The company said its large, high value diamonds in excess of 10.8 carats in size from Karowe account for approximately 70 percent of Lucara’s annual revenues, and though the mine has remained fully operational throughout the Covid-19 pandemic, Lucara made a deliberate decision not to tender any of its +10.8 carat inventory after early March 2020 amidst the uncertainty caused by the global crisis.
In May, the miner said it was postponing and rescheduling the second quarter tender, originally scheduled for mid-May 2020, citing the downturn in market conditions. Lucara further revealed that the Botswana government has granted temporary permission to the company to conduct sales in Antwerp.
In a departure from the usual tender sales, Lucara says that under the terms of the supply agreement with HB, the purchase price paid for Lucara’s +10.8 carat rough diamonds shall be based on the estimated polished outcome, determined through state of the art scanning and planning technology, with a true up paid on actual achieved polished sales thereafter, less a fee and the cost of manufacturing.
“This unique pricing mechanism is expected to deliver regular cash flow for this important segment of our production profile at superior prices,” the company said in a statement.
Eira Thomas, Lucara’s CEO, added that the agreement will deliver regular revenues on superior pricing terms to those currently being achieved at tender, and help position Lucara to move forward with key underground expansion activities for Karowe in 2020.
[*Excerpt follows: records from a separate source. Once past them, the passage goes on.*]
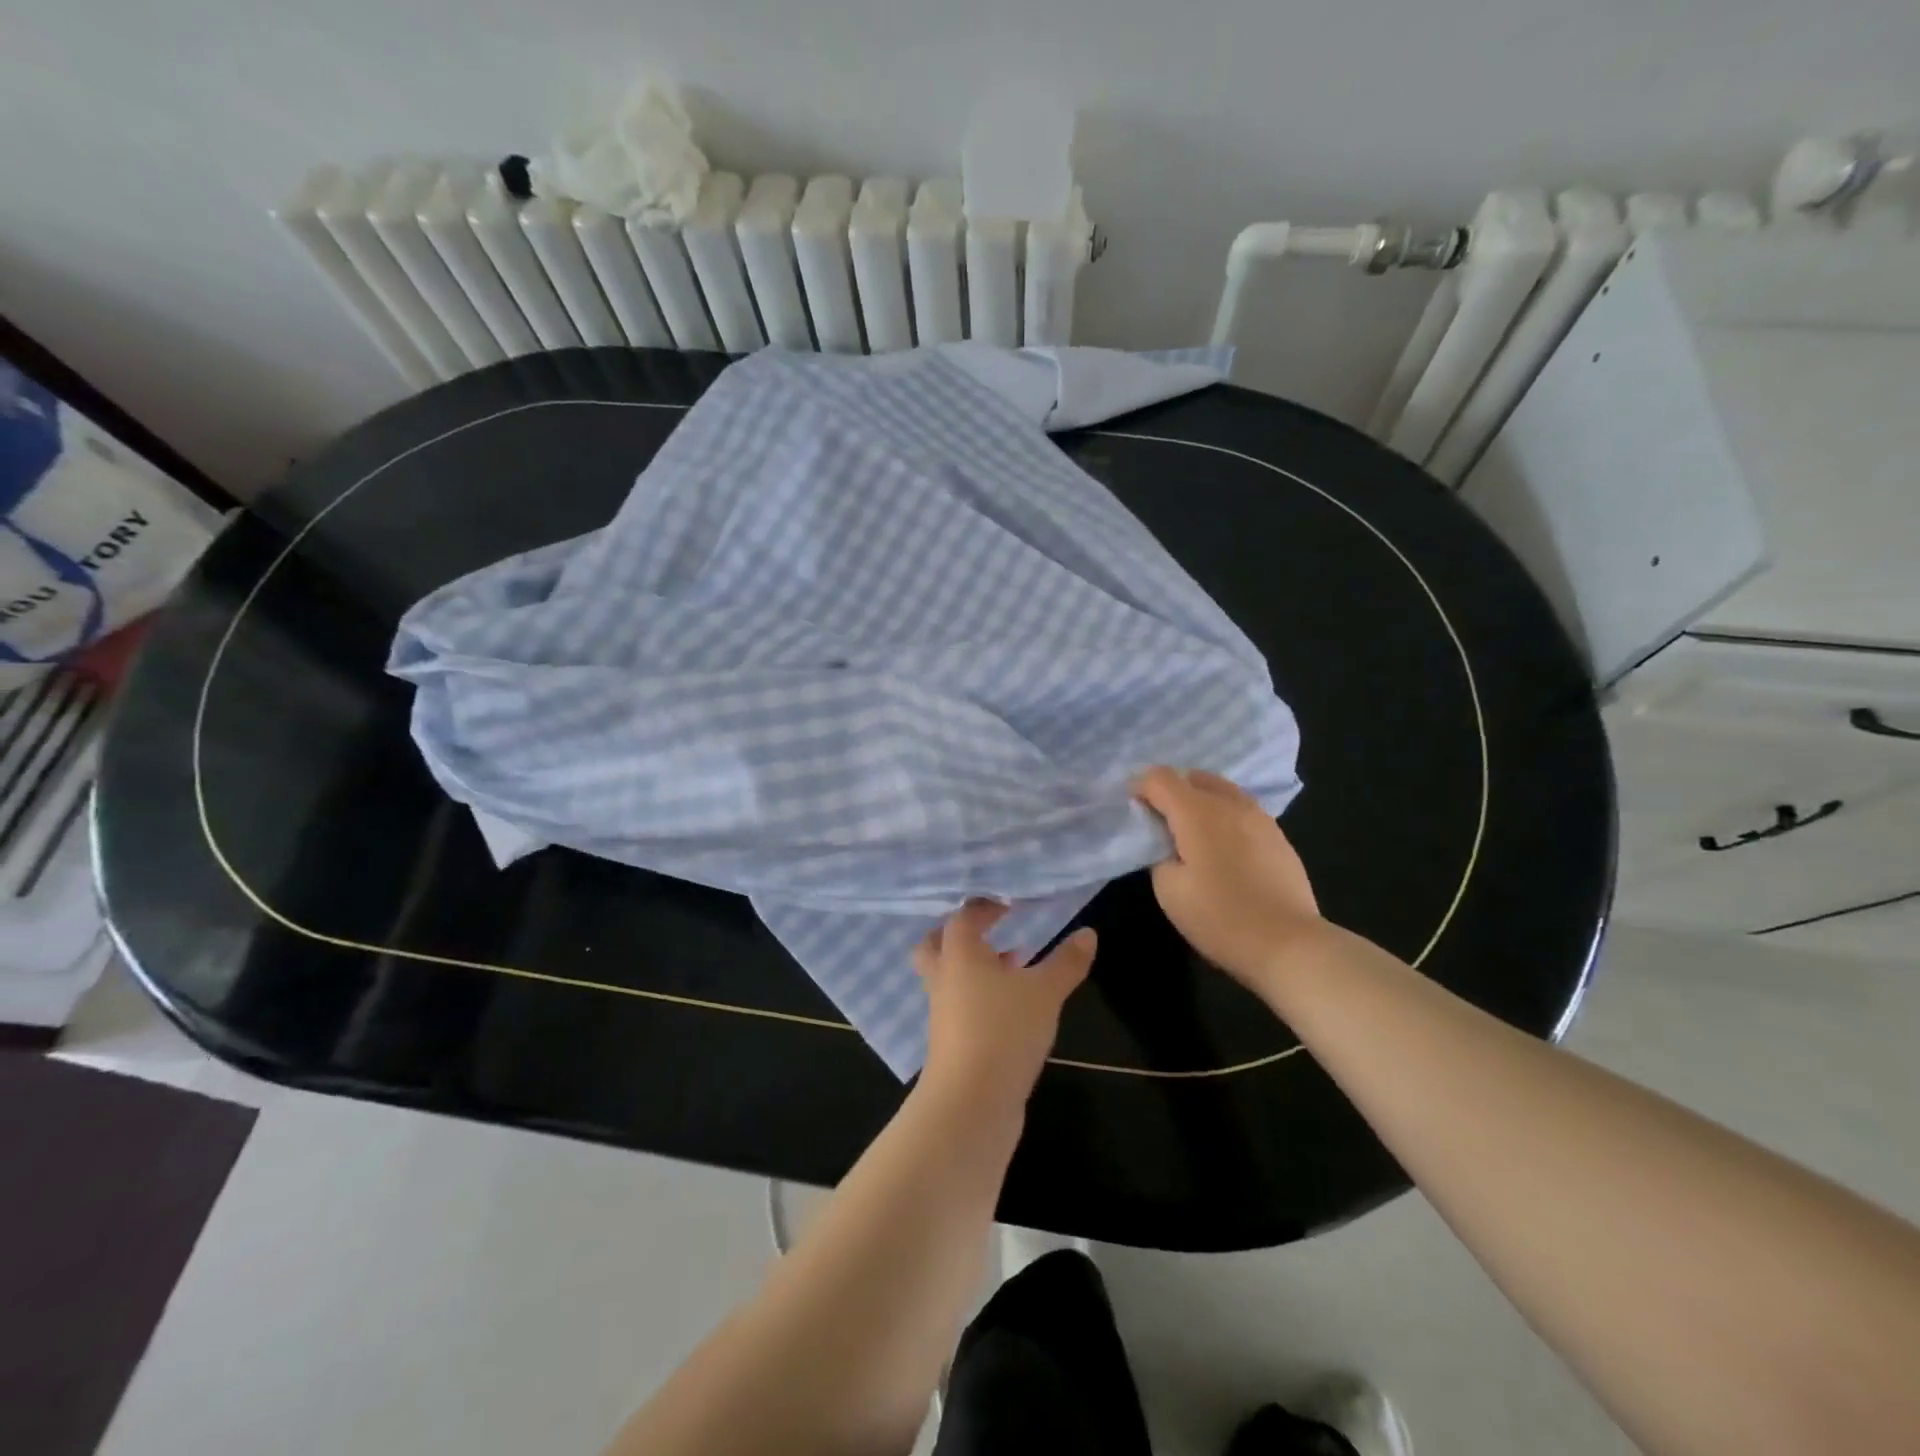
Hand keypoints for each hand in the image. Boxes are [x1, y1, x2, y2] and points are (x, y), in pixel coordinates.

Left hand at [913, 901, 1094, 1109]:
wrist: (970, 1103)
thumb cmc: (1003, 1031)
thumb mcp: (1044, 992)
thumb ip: (1066, 962)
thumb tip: (1088, 933)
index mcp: (958, 953)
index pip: (963, 916)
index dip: (985, 907)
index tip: (1009, 903)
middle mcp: (944, 977)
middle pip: (938, 944)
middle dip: (962, 935)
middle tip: (991, 929)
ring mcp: (944, 1011)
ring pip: (951, 976)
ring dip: (976, 967)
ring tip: (1014, 963)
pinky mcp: (952, 1040)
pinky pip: (962, 1005)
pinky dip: (981, 996)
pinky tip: (1013, 1005)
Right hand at [1133, 766, 1325, 994]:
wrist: (1288, 943)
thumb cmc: (1220, 917)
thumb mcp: (1169, 890)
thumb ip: (1159, 855)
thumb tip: (1167, 843)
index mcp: (1197, 811)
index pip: (1160, 778)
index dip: (1140, 787)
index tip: (1133, 809)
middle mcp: (1229, 804)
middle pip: (1193, 777)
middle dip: (1171, 791)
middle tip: (1160, 822)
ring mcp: (1259, 817)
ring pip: (1222, 791)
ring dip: (1200, 801)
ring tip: (1192, 834)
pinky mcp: (1278, 836)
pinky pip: (1242, 811)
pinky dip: (1224, 817)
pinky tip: (1223, 848)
“It is our strong view that the success of our industry in these very uncertain times, requires better alignment between producers, manufacturers, and retailers to establish a healthier, more efficient global diamond supply chain. We are excited to be working with HB to support this new paradigm,” she said.
Earlier this year, Lucara, HB and Louis Vuitton announced a collaboration to cut and polish the 1,758 carat Sewelô diamond recovered from the prolific Karowe mine in April 2019. In the first quarter of 2020, Karowe was stripped of 0.9 million tonnes of ore, with 0.64 million tonnes of that ore processed, resulting in 91,536 carats recovered.
The financials for the first quarter show that Lucara registered a $3.2 million loss, a massive drop from last year’s corresponding quarter that delivered $7.4 million profit. The loss has been attributed to less carats sold amid decline in diamond prices as the miner’s average price per carat fell by nearly 23 percent.
The global diamond industry which had begun to recover early this year has been disrupted by the widespread impacts of COVID-19, affecting the entire value chain, resulting in fewer diamond sales, weaker pricing, logistical challenges in the movement of goods and people and, production curtailments at several mines.